WHAT YOU NEED TO DO. Collect every line below that contains the word "controllo" and copy each one in full. Matches must agree in case.

DATA FOR PROCESSING.
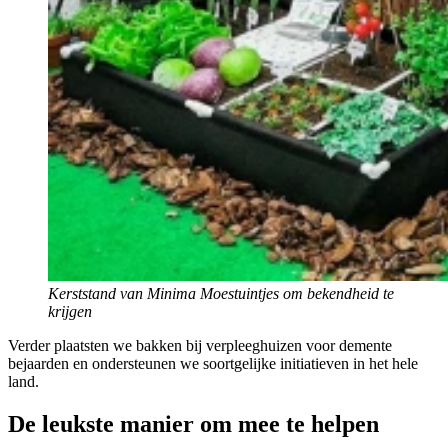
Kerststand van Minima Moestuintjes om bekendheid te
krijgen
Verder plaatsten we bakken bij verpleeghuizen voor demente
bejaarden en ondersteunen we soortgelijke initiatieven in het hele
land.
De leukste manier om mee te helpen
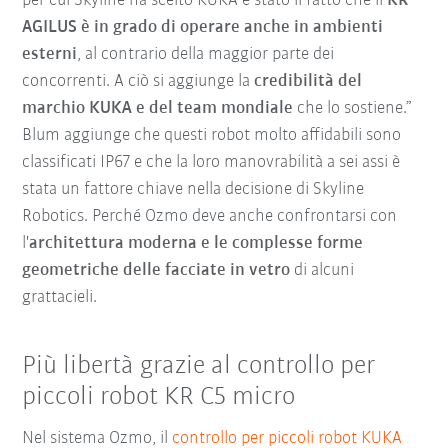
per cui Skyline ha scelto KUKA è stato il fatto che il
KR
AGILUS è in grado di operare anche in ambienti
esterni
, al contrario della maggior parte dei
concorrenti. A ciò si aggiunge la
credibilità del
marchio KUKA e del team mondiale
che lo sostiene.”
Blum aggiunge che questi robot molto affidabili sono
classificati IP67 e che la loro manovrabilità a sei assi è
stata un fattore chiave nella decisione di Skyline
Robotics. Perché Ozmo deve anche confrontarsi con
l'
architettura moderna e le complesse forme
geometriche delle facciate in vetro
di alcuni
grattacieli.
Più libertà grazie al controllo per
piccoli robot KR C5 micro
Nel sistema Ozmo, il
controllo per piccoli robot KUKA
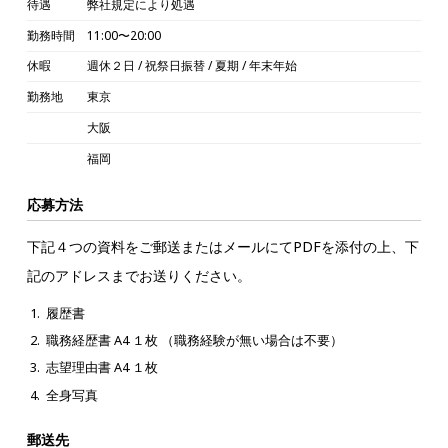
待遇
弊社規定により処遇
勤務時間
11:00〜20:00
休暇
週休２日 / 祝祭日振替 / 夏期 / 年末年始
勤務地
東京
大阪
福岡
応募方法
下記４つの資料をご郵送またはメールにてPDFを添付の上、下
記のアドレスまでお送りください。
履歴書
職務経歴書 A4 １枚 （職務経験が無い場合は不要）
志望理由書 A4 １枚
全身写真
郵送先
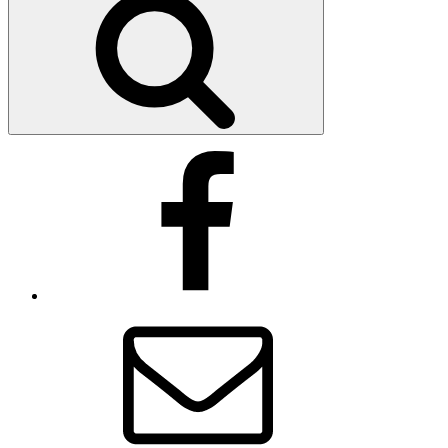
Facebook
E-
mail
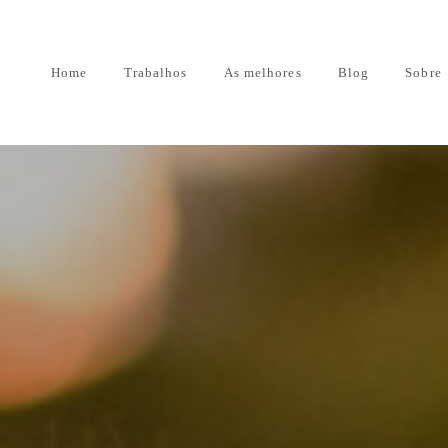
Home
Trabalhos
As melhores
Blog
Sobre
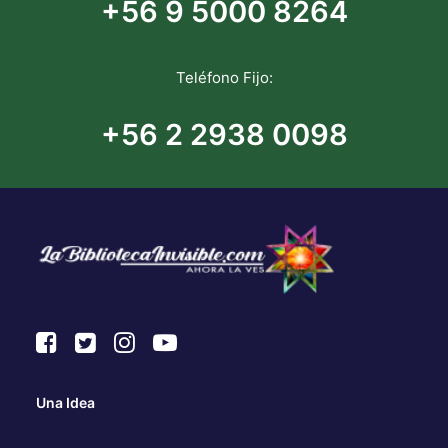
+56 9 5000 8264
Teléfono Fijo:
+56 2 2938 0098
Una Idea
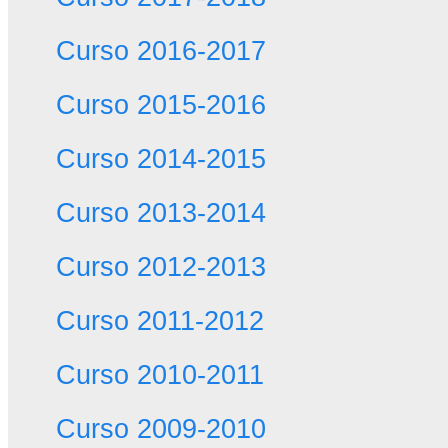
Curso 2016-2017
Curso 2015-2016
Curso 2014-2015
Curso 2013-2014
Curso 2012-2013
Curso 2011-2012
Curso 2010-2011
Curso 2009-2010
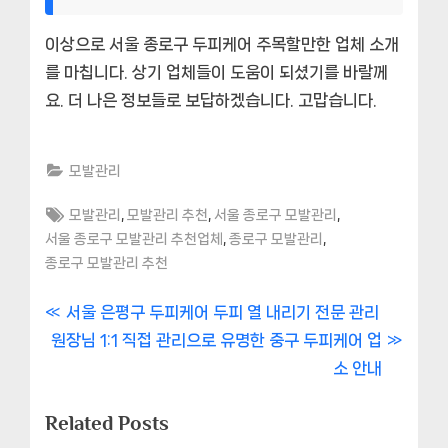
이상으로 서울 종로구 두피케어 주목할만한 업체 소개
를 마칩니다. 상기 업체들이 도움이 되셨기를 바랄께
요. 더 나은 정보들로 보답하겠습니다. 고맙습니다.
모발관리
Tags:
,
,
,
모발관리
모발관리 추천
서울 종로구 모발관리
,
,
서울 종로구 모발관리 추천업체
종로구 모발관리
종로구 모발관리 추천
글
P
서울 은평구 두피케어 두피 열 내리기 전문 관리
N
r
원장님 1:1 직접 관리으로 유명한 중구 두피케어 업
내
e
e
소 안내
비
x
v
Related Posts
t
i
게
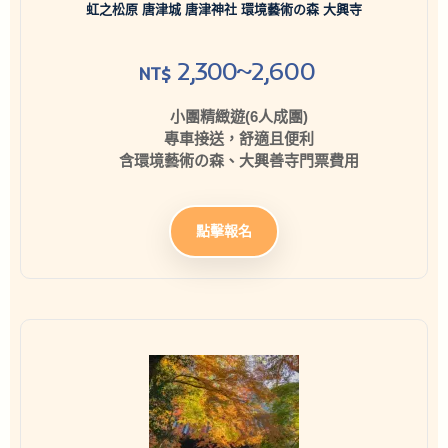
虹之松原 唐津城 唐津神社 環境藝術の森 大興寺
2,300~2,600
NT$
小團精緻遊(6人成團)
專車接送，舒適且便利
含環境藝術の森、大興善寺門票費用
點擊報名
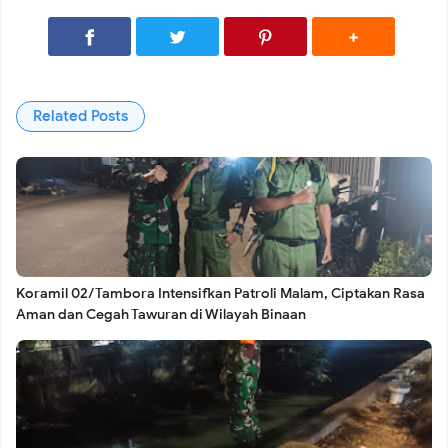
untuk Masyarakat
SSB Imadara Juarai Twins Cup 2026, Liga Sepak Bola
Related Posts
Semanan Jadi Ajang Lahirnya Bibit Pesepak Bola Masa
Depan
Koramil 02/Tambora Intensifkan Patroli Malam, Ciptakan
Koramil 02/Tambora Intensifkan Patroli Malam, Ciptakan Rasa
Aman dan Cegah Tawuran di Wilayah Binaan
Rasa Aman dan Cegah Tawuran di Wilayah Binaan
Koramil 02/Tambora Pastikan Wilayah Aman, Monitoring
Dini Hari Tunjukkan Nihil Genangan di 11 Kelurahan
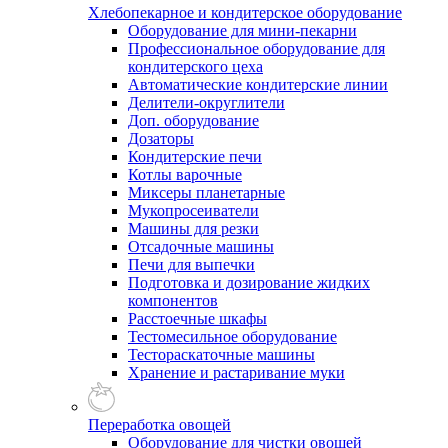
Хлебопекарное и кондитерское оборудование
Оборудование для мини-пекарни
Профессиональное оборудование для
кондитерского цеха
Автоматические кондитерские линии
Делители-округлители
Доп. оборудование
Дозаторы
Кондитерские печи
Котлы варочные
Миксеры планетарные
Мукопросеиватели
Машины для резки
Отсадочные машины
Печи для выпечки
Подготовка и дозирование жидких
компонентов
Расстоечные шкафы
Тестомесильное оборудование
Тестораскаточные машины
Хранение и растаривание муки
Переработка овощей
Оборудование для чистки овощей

TASK ANSWER.
Più libertà grazie al controllo per
controllo per piccoli robot KUKA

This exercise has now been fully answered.